第5話 お嬢と砦の事情

そう言うとレギオンは赤くなった。

いや、褐色の深みが増した、の方が正しいか……って、そんなことはどうでもいいっ!

私はパニックになり目を泳がせた。

番って、何する人!?

敵を殲滅する力なんて私のどこにある!?


「レギオン……それ、別人じゃ……?」


「あり得ない」


きっぱりとレギオンは言った。


「光の柱から現れたのは後にも先にもアサコだけ。それに、王には番が本能でわかるのだ!」


「本能……で?」


「そうだ。オレにはわかる。アサコは王の番であるとっ!」


自信たっぷりにレギオンが言い放った。


「アサコ!オレとドラゴン族を救おう!そして、元気な子を産め!」


「……ん?」


前半は多少理解出来たけど、後半……おかしくなかった?

聞き間違いかと思って、私はもう一度レギオンに聞いた。


「えっと……なんて?」


「オレとドラゴン族を救おう!」


「その次」


「元気な子を産め!」


「……話飛びすぎてない?」


私は呆れて突っ込んだが、レギオンは大真面目だった。

それどころか、心外だという表情で迫ってくる。


「この話は繋がっているぞ?しかも、切実だ」


「繋がってるの?」


「うむ。この国では、今ある戦いが起こっている。ワイバーン族とドラゴン族の種の存続をかけた争いだ。ワイバーン族は機動性に優れ、度々我が砦に奇襲をかけた。そして、決まって数人のメスを拐っていく」


「何の為に?」


話が生々しくなり、背筋がゾッとした。

きっといい話じゃない、と私の勘が告げている。


「ドラゴン族の女達とワイバーン族を交合させ、我らより更に大きく強い上位種ドラゴンロードを誕生させるためだ。
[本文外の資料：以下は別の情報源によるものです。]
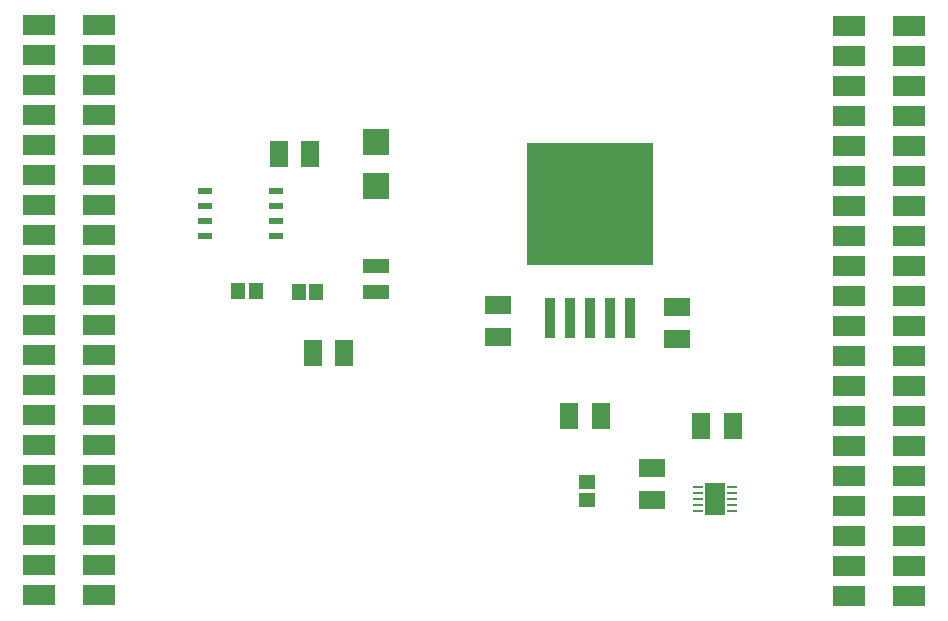
<source format=gbp>
G04*
G04 #@! TF.GenerationSoftware,Altium Limited,Altium Designer,22.2.1 (43)*
G04*
G04 Layer_Color=128*
%FSLAX25Y25*%
%MOIN*%
G70*
G04*
G04 #@! TF.SameCoordinates,2BD9F523-0FC0-4ADC-A514-1134C6E00D61*
G04*
G04*
G04 #@! TF.FilePolarity,Positive*
G04*
G01*
G75*
%ADD21R,0.08701X0.08584*%
%ADD24R,0.04600X0.02200*%
%ADD27R,0.03800X0.13800*%
%ADD28R,0.42200X0.40800*%
%ADD30R,0.08700X0.04700*%
%ADD31R,0.03200X0.01000*%
%ADD32R,0.06900X0.10630*%
%ADD33R,0.04756X0.05543*%
%ADD34R,0.11016X0.07000*%
%ADD35R,0.06331X0.08693*%
%ADD36R,0.05543X0.04756*%
%ADD37R,0.08693X0.06331*%
G36*
X254244Y-240456D02*
X260356D01*
Y-244983D01*
X254244D01*
Y-240456D01*
D02*
G37*
G36*
Y-235141D02*
X260356D01*
Y-239668D01*
X254244D01*
Y-235141D01*
D02*
G37*
D21*
X144400Y-135600D02*
D03*
Y-120976D02*
D03*
D24*
X111100Y-137300D02*
D03*
Y-142300D02*
D03*
Y-147300D02*
D03*
Y-152300D02*
D03*
X87300D02*
D03*
Y-147300D02*
D03*
Y-142300D02*
D03*
Y-137300D02*
D03*
D27*
X229086Y-179600D02*
D03*
X222393D02*
D03*
X215700D02*
D03*
X209007D02*
D03*
X202314D02*
D03*
D28*
X215700Y-141600D02*
D03*
D30*
X144400Y-162300D02*
D03*
Y-171000D02*
D03*
D31*
X263100Y-236124D02*
D03*
Y-238093D02*
D03*
Y-240062D02*
D03*
Y-242031D02*
D03*
Y-244000D02*
D03*
X251500D02*
D03*
Y-242031D02*
D03*
Y-240062D02*
D03*
Y-238093D02*
D03*
Y-236124D02*
D03*
D32*
X257300Y-240062D02*
D03*
D33*
X124400Y-171000D02*
D03*
X118494D02*
D03*
X104153Y-170600D02*
D03*
X98247D02*
D03*
D34*
X51882Y-272100D02*
D03*
X32000D02*
D03*
X51882Y-262100D02*
D03*
X32000D02*
D03*
X51882Y-252100D02*
D03*
X32000D02*
D03*
X51882Y-242100D02*
D03*
X32000D02*
D03*
X51882Y-232100D02*
D03*
X32000D02*
D03*
X51882Y-222100D02*
D03*
X32000D02*
D03*
X51882Y-212100D02*
D03*
X32000D02*
D03*
X51882Y-202100D02*
D03*
X32000D02*
D03*
X51882Y-192100D02*
D03*
X32000D02*
D03*
X51882Y-182100D02*
D03*
X32000D02*
D03*
X51882Y-172100D02*
D03*
X32000D02*
D03*
X51882Y-162100D02*
D03*
X32000D02*
D03*
X51882Y-152100D02*
D03*
X32000D02*
D03*
X51882Y-142100D02*
D03*
X32000D02*
D03*
X51882Y-132100D02*
D03*
X32000D02*
D03*
X51882Y-122100D02*
D03*
X32000D02*
D03*
X51882Y-112100D02*
D03*
X32000D02*
D03*
X51882Y-102100D02*
D03*
X32000D02*
D03*
X51882Y-92100D02*
D03*
X32000D02*
D03*
X51882Y-82100D02*
D03*
X32000D02*
D03*
X321882Y-272300D02*
D03*
X302000D02*
D03*
X321882Y-262300D02*
D03*
X302000D02*
D03*
X321882Y-252300D02*
D03*
X302000D02*
D03*
X321882Y-242300D02*
D03*
X302000D02*
D03*
X321882Y-232300D02*
D03*
X302000D02*
D03*
X321882Y-222300D02*
D03*
X302000D02*
D03*
X321882Y-212300D02*
D03*
X302000D02*
D03*
X321882Y-202300D02*
D03*
X302000D02*
D03*
X321882Y-192300D02*
D03*
X302000D02*
D03*
X321882Y-182300D02*
D03*
X302000D02*
D03*
X321882Y-172300D02*
D03*
X302000D02*
D03*
X321882Y-162300D02*
D03*
X302000D02*
D03*
X321882Y-152300D02*
D03*
X302000D02*
D03*
X321882Y-142300D02*
D03*
X302000D02*
D03*
X321882Y-132300D02*
D03*
X302000D02*
D03*
X321882Y-122300D02*
D03*
X302000D02*
D03*
X321882Y-112300D02*
D03*
X302000D02*
D03*
X321882Y-102300D02*
D03*
X302000D02*
D03*
X321882Y-92300D02*
D03*
X302000D02*
D03*
X321882Y-82300D02*
D03*
X302000D02*
D03*
D35*
X133800Y-191400D02*
D03*
X123170D02*
D03*
X263330Y-215700D02*
D03*
X252700D02*
D03*
X208594Y-212300D02*
D03*
X219224D02*
D03*
X122455Y-125101D02*
D03*
X111825D02*
D03*
D36*
X214500Y-234452D02*
D03*
Y-240357D02*
D03*
D37*
X236182Y-240259D02*
D03*
Y-229629D02*
D03*
X184900Y-185915D02*
D03*
Y-175285D02*
D03*
X244700Y-176070D02*
D03*
Y-186700D02*
D03*
M02*

</source>
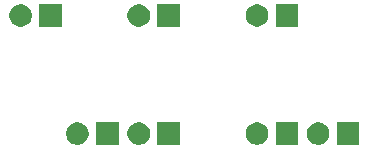
<source format=gbr>
G04 #@! TF.GenerationSoftware,KiCad,Pcbnew,(6.0.0-rc1-dev-1198-gf6cdcc1db)*
G04 #@! TF.CreationDate,2018-11-21T14:47:26-05:00*
G04 #@! TF.ProjectId,recurse-logo,72656375-7273-4652-9d6c-6f676f2e6b69,rev?*
G04 #@! TF.SameCoordinates,Original*
G04 #@! TF.FileFunction,Soldermask,Top*
G04 #@! TF.FilePolarity,Negative*
%FSLAX46Y46*%
G04 Gerber Fmt 4.6, Leading zero omitted, Abs format (unit mm)*
G04 Created by KiCad (PCBNEW (6.0.0-rc1-dev-1198-gf6cdcc1db)) date Wednesday, November 21, 2018 at 02:47:26 PM*
%MOMM*%
%LPD*%
G01*
G04 APERTURE LIST*
%ADD10C,0.100000*%
G04 APERTURE END LIST*
D10*
G36*
X52151000Y-40451000D02*
X50249000Y-40451000D01*
X50249000Y-38549000D01*
X52151000Y-38549000D01*
X52151000Y-40451000D01*
X52151000Y-40451000D01*
G37*
G36*
X48937396Y-38585546D02*
X49110466Y-38657234D01*
X49266230Y-38761312D01*
X49398688Y-38893770D01*
X49502766Y-39049534D01*
X49574454Y-39222604D01*
X49611000Y-39406333D01*
X49611000Y-39593667D01*
X49574454Y-39777396D01*
X49502766Y-39950466D01*
X49398688Y-40106230D01*
X49266230Y-40238688D01*
X49110466Y-40342766D01*
X48937396Y-40414454D01*
X48753667Y-40451000D01*
X48566333Y-40451000D01*
X48382604Y-40414454D01*
X48209534Y-40342766D01*
X48053770Y-40238688D01*
X47921312Y-40106230D01*
X47817234Y-39950466D01*
X47745546Y-39777396D01*
X47709000Y-39593667D01*
X47709000Y-39406333D01*
X47745546Y-39222604D01*
X47817234Y-39049534D01*
X47921312Y-38893770D01*
X48053770Y-38761312D01*
X48209534Y-38657234D01*
X48382604Y-38585546D01*
X48566333Y-38549000D01*
X48753667Y-38549000D01*
X48937396Y-38585546D01*
X48937396Y-38585546D01*
G37*
G36*
X46951000Y-40451000D02*
X45049000Y-40451000D01*
X45049000Y-38549000D01*
X46951000Y-38549000D01*
X46951000Y-40451000D01*
X46951000Y-40451000D01*
G37*
G36*
X43737396Y-38585546D02*
X43910466Y-38657234D01*
X44066230Y-38761312D01*
X44198688Y-38893770D01*
X44302766Y-39049534D01*
X44374454Y-39222604D01*
X44411000Y-39406333D01*
X44411000Y-39593667D01*
X44374454Y-39777396D01*
X44302766Y-39950466D01*
X44198688Y-40106230D01*
X44066230Y-40238688D01*
X43910466Y-40342766D01*
X43737396Y-40414454D01*
X43553667Y-40451000D01*
X43366333Y-40451000D01*
X43182604Y-40414454D01*
X43009534Y-40342766D01*
X42853770Y-40238688D01*
X42721312Y-40106230D01*
X42617234Y-39950466D01*
X42545546Y-39777396D01*
X42509000Y-39593667D01*
X42509000Y-39406333D01*
X42545546Y-39222604D01*
X42617234Y-39049534D01*
X42721312Y-38893770D01*
X42853770Y-38761312D01*
X43009534Y-38657234D01*
X43182604Y-38585546D01*
X43366333Y-38549000D01*
X43553667Y-38549000D01*
X43737396Y-38585546D01*
X43737396Y-38585546D01*
G37*
G36*
X36951000Y-40451000D02*
X35049000Y-40451000D01*
X35049000Y-38549000D01*
X36951000Y-38549000D01*
X36951000Y-40451000D01*
X36951000Y-40451000D01*
G37*
G36*
X33737396Y-38585546D02*
X33910466Y-38657234D01*
X34066230Y-38761312D01*
X34198688Y-38893770D01*
X34302766Y-39049534D01*
X34374454Y-39222604D01*
X34411000Y-39406333D01*
X34411000Y-39593667D01*
X34374454Y-39777396D01*
X34302766Y-39950466D01*
X34198688Y-40106230D01*
X34066230Y-40238688D01*
X33910466Y-40342766D01*
X33737396Y-40414454D01*
X33553667Y-40451000D01*
X33366333Y-40451000D01*
X33182604Y-40414454D01*
X33009534Y-40342766D01*
X32853770Y-40238688D01*
X32721312Y-40106230D01*
X32617234Y-39950466D01*
X32545546Y-39777396D01*
X32509000Y-39593667D01*
X32509000Y-39406333D01*
X32545546Y-39222604D01*
X32617234Y-39049534D01*
X32721312Y-38893770D01*
X32853770Y-38761312D01*
X33009534Y-38657234D01*
X33182604Y-38585546D01*
X33366333Y-38549000D01*
X33553667Y-38549000D01*
X33737396Y-38585546D01*
X33737396Y-38585546D01*
G37*
G36*
X31751000Y-40451000D02*
X29849000Y-40451000D01*
X29849000Y-38549000D01*
X31751000Y-38549000D01*
X31751000Y-40451000D01*
X31751000Y-40451000D01*
G37*
G36*
X28537396Y-38585546D02*
X28710466Y-38657234D01*
X28866230Y-38761312D01*
X28998688Y-38893770D01*
X29102766Y-39049534D01*
X29174454Y-39222604D01*
X29211000Y-39406333D01*
X29211000Y-39593667D01*
X29174454Y-39777396D01*
X29102766Y-39950466D01*
X28998688Y-40106230D01*
X28866230Y-40238688D01*
X28710466Y-40342766D01*
X28537396Y-40414454D01*
X28353667Y-40451000D01*
X28166333Y-40451000D01*
X27982604Y-40414454D01*
X27809534Y-40342766D01*
X27653770Y-40238688D01*
X27521312Y-40106230D01*
X27417234Y-39950466D01*
X27345546Y-39777396D01*
X27309000Y-39593667D01*
X27309000Y-39406333D01*
X27345546Y-39222604D01*
X27417234Y-39049534D01*
X27521312Y-38893770D01*
X27653770Y-38761312D01*
X27809534Y-38657234D01*
X27982604Y-38585546D01*
X28166333Y-38549000D01*
X28353667Y-38549000D01*
X28537396Y-38585546D01*
X28537396Y-38585546D01*
G37*
G36*
X46951000Y-30451000D02*
X45049000Y-30451000D01*
X45049000Y-28549000D01*
X46951000Y-28549000D01*
X46951000Y-30451000D01*
X46951000Y-30451000D01*
G37*
G36*
X43737396Y-28585546D02*
X43910466Y-28657234D01*
X44066230Y-28761312D01*
X44198688Y-28893770D01*
X44302766Y-29049534D01*
X44374454Y-29222604D01*
X44411000Y-29406333D01*
X44411000Y-29593667D01*
X44374454Y-29777396D01*
X44302766Y-29950466D01*
X44198688Y-30106230D01*
X44066230Y-30238688D01*
X43910466Y-30342766D01*
X43737396Y-30414454D01*
X43553667Y-30451000D01*
X43366333Y-30451000D01*
X43182604Y-30414454D01*
X43009534Y-30342766D01*
X42853770Y-30238688D01*
X42721312Y-30106230D01*
X42617234Y-29950466D01*
X42545546Y-29777396D01*
X42509000Y-29593667D01*
X42509000Y-29406333D01*
X42545546Y-29222604D01*
X42617234Y-29049534D01*
X42721312Y-28893770D01*
X42853770Y-28761312D01*
X43009534Y-28657234D01*
X43182604Y-28585546D01*
X43366333Y-28549000D01*
X43553667Y-28549000D01*
X43737396Y-28585546D01*
X43737396Y-28585546D01*
G37*
G36*
X36951000Y-30451000D02*
X35049000Y-30451000D01*
X35049000Y-28549000D01*
X36951000Y-28549000D01*
X36951000Y-30451000D01*
X36951000Y-30451000D01*
G37*
G36*
X33737396Y-28585546D02*
X33910466Y-28657234D01*
X34066230Y-28761312D01*
X34198688Y-28893770D01*
X34302766Y-29049534D01*
X34374454Y-29222604D01*
X34411000Y-29406333D01*
X34411000Y-29593667D01*
X34374454Y-29777396D01*
X34302766Y-29950466D01*
X34198688Y-30106230D01*
X34066230Y-30238688D01*
X33910466Y-30342766D01*
X33737396Y-30414454D01*
X33553667Y-30451000D01*
X33366333Y-30451000D01*
X33182604Y-30414454D01*
X33009534Y-30342766D01*
X32853770Y-30238688D01*
X32721312Y-30106230D01*
X32617234Y-29950466D01*
X32545546Y-29777396D01*
X32509000Y-29593667D01*
X32509000Y-29406333D01*
X32545546Y-29222604D01*
X32617234Y-29049534D01*
X32721312Y-28893770D01*
X32853770Y-28761312D01*
X33009534Y-28657234D01*
X33182604Y-28585546D01*
X33366333Y-28549000D01*
X33553667Y-28549000D01*
X33737396Y-28585546D01*
X33737396Y-28585546D01*
G37*
G36*
X26951000Y-30451000D02*
X25049000Y-30451000D01*
X25049000Y-28549000D01*
X26951000Y-28549000D01*
X26951000Y-30451000D01*
X26951000Y-30451000D01*
G37*
G36*
X23737396Y-28585546D02*
X23910466Y-28657234D01*
X24066230Y-28761312D01*
X24198688Y-28893770D01*
X24302766Y-29049534D01*
X24374454Y-29222604D01*
X24411000Y-29406333D01*
X24411000Y-29593667D01*
X24374454Y-29777396D01*
X24302766Y-29950466D01*
X24198688Y-30106230D01*
X24066230Y-30238688D01*
X23910466Y-30342766D01*
X23737396Y-30414454D01*
X23553667Y-30451000D01*
X23366333Y-30451000D01*
X23182604Y-30414454D01*
X23009534Y-30342766D01*
X22853770Y-30238688D01*
X22721312Y-30106230D01*
X22617234Y-29950466D01*
X22545546Y-29777396D01*
X22509000Y-29593667D01*
X22509000Y-29406333D01*
X22545546Y-29222604D01*
X22617234Y-29049534D01*
X22721312Y-28893770D01*
X22853770Y-28761312D01*
X23009534Y-28657234D01*
X23182604Y-28585546D01*
X23366333Y-28549000D01*
X23553667Y-28549000D01*
X23737396Y-28585546D01*
X23737396Y-28585546D01*
G37*
M02*

</source>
そして、ドラゴン族を完全に滅ぼすつもりなのだろう」


「つまりそれって、強い子供を産ませる為の実験に使うから拐うってこと?」


「そういうことだな……」


レギオンの表情が曇り、私は怒りに震えた。

そんな下劣な行為に及ぶワイバーン族は、きっとろくなもんじゃない。

レギオンに頼まれなくてもフルボッコにしてやりたいと、カッと頭に血が上った。


「……少し話が脱線したが、つまりワイバーンに拐われて女の数が激減したのだ。この砦にもう女は片手で数える程しかいない」


「そんなに少なくなってるの!?」


それはもう絶滅の瀬戸際だ。

たぶんこのまま行くと、ドラゴン族は間違いなく滅びる。


「そうなのだ。だから、アサコに是非ともオレと交合して貰い……」


「こっ、交合……って!?あの、私一人がどんなに頑張っても、出生率は上がらないよ?ドラゴンがどうかは知らないけど、人間は普通一回の出産で一人だからね!まれに多産もあるけど、だからっ!」


私はもう必死だ。

いくら、異世界産の特殊な番だといっても無理なものは無理。

たった一人の人間で出生率は上げられない。


「レ、レギオンは王なんだから、その片手で数えられる女性の中から選べるんじゃないの?」


私は苦し紛れに言った。


「残ったのは全員部下達の妻なのだ。王だからといってそんな無体は出来まい?」


「あ……うん」


そりゃそうだよね。

そんなのワイバーンの略奪と何にも変わらない。


「しかし、王の血筋を残さねばならぬ。オレの子が出来なければ、ドラゴン族を率いるものがいなくなるからな。王の血筋の者は、もう一人いたが、あいつは最初のワイバーン奇襲時に真っ先に拐われたのだ……」


「嘘……もしかして、レギオンの血縁者?」


「……妹だ」


私は堪らなくなって目を伏せた。

違う種族で争うことは、どこにでもあることだ。

でも、こうまで執拗に攻めるワイバーン族は、一体どういう神経をしているのか!


「ごめんなさい。思い出させたよね……」


「かまわない。ついでに聞いておいてくれ。ワイバーンは度重なる交合でついにドラゴンロードを誕生させた。その母親は妹だ」


「はぁ!?そんな……ひどい……」


怒りに震える私の頭をレギオンはポンポンと優しく叩いた。


「争いにおいて、これはあり得ることだ。アサコが気にする必要はない。だが、心を痛めてくれて感謝する」


「……ねぇ。例えば、ドラゴンロードを倒そうとして、それを阻止するために妹さんが立ちはだかったら……レギオンは彼女と戦えるの?」


「もちろん、戦うさ」


レギオンは言い切ったけど、出来るならそんな悲しいことは起こって欲しくない。

だって、家族同士の争いなんて辛すぎるから。